Film d'ambiance à l'atmosphère pesante et jouissant d'un symbolisme exacerbé, " Elephant " s'apparente finalement plus à une étude anthropologique qu'à une fiction.
Et pour que son film soit le plus réaliste possible, Van Sant a laissé la part belle à l'improvisation et tourné avec des acteurs non professionnels dans un lycée de Portland, sans scénario précis. Pari audacieux et réussi.
Dès les premiers plans, le réalisme se fait saisissant, presque glauque. La caméra observe, dissèque des lycéens fantomatiques. L'établissement, que le réalisateur explore durant d'interminables travellings, devient un espace mystique et claustrophobique, un labyrinthe de longs couloirs de verre.
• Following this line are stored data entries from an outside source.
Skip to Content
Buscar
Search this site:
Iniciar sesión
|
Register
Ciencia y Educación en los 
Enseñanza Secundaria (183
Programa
Gus Van Sant ne cherche pas à expliquer quoi que ce soit. Il se contente d'énoncer. Pas de voix off explicative, aucun chiffre, " Elephant " n'est pas un film militant. C'est au spectateur de se forger une opinion. Reste que la caméra n'est jamais objective et qu'elle restitue immanquablement le point de vue de celui qui la tient.
L'angle choisi par le réalisateur mérite toute notre attention. " Elephant " tient du cauchemar tant Van Sant met l'Amérique efficacement face à ses démons. Mais il rompt également le silence de mort qui succède aux balles. Une expérience éprouvante mais précieuse.